U.S. Solicitor General and former Harvard Law school Dean Elena Kagan speaks at Georgetown University, in Washington.

A Bridge Builder

She built a reputation at Harvard as a bridge builder, supporting conservatives Jack Goldsmith and John Manning for teaching positions. Faculty colleagues including Charles Fried, who served as solicitor general under Republican Ronald Reagan, credit her with easing the ideological strife that had pervaded the campus. Kagan also hosted a celebration at Harvard honoring conservative Justice Antonin Scalia.

Fried was one of five former Republican solicitors general to support her nomination for that position last year. Although some Republicans questioned whether she had enough experience for the post -- she had never argued a case in court -- she won confirmation 61-31.

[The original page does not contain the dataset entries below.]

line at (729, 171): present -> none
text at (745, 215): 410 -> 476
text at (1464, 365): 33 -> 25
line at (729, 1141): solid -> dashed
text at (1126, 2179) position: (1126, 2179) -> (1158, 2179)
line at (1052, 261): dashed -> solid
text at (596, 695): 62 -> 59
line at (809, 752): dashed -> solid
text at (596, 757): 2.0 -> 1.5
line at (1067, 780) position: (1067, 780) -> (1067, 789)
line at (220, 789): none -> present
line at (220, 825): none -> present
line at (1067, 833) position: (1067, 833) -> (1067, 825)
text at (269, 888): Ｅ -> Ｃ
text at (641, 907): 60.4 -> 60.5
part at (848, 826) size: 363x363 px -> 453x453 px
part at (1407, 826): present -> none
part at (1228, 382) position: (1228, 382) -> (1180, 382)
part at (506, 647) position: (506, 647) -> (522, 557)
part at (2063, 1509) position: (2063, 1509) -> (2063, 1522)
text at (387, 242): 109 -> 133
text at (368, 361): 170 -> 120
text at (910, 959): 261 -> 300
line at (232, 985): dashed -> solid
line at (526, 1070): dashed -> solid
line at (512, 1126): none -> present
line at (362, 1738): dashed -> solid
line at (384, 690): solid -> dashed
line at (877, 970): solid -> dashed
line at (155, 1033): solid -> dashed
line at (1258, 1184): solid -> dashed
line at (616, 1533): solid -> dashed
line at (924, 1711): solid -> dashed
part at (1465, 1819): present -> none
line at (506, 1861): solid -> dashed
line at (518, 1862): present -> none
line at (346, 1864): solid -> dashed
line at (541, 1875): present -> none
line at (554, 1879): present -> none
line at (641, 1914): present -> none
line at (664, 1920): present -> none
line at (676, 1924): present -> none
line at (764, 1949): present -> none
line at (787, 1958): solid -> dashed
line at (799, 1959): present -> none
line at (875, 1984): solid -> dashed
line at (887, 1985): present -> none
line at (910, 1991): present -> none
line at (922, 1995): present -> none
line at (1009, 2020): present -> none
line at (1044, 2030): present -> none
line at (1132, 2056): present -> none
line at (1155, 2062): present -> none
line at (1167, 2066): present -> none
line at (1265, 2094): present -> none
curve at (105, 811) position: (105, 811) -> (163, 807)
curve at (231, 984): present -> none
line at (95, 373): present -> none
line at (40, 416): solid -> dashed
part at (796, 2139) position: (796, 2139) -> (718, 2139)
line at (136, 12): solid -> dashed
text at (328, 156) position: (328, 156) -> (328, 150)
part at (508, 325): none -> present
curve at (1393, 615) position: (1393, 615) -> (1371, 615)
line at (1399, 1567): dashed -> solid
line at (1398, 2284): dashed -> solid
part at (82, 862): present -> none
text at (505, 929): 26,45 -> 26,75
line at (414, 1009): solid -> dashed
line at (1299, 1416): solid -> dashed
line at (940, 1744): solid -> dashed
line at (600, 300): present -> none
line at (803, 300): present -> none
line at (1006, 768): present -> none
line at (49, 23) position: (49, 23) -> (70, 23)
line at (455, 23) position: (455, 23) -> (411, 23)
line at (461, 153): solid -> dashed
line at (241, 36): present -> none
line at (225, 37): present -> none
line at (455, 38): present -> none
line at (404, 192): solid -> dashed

Kagan has limited her public comments on policy issues, creating only a handful of openings for opponents to attack her fitness for the court.

She has drawn criticism for her efforts to block military recruiters from the Harvard Law School campus. Kagan backed a challenge to a law that required universities receiving federal funding to give the military equal access. The Supreme Court unanimously upheld the law in 2006.

Forced to Recuse

Her stint as solicitor general would probably prevent her from taking part in some Supreme Court cases early on. The last solicitor general to ascend to the court, Thurgood Marshall, disqualified himself in more than 60 argued cases in his first term, mostly because his office had played a role in the litigation.

Kagan attended Princeton University and then Harvard Law School. She clerked for Marshall, whom she describes as one of her heroes, and spent two years as a litigator at Williams & Connolly LLP in Washington. She later took a teaching job at the University of Chicago Law School, where she helped recruit Obama to the faculty.

Kagan worked in the Clinton administration’s White House counsel’s office and then as a domestic policy adviser, acting as the administration’s lead negotiator on anti-tobacco legislation. In 2003, she became the first female dean of Harvard Law School.

Disappointed Liberals

Since being nominated as solicitor general, Kagan has disappointed liberals with some of her positions, particularly on terrorism questions.

At her confirmation hearing last year, she said that, should U.S. agents capture a suspected al-Qaeda fundraiser abroad, that person could be held indefinitely as an enemy combatant.

As solicitor general, she urged the Supreme Court to block Guantanamo Bay inmates who weren’t considered a threat from being released into the U.S.

In a 2001 law review article Kagan argued for stronger presidential control over administrative agencies, a position more often associated with conservative scholars.

Kagan was one of four people who interviewed with Obama in person for the vacancy. The president also met with federal appellate judges Merrick Garland of Washington, Diane Wood of Chicago and Sidney Thomas of Montana. Kagan was one of four candidates who met with Obama last year before he picked Sotomayor.

Kagan, who is Jewish, isn’t married and doesn’t have children. Stevens’ retirement will leave the court without any Protestant members for the first time.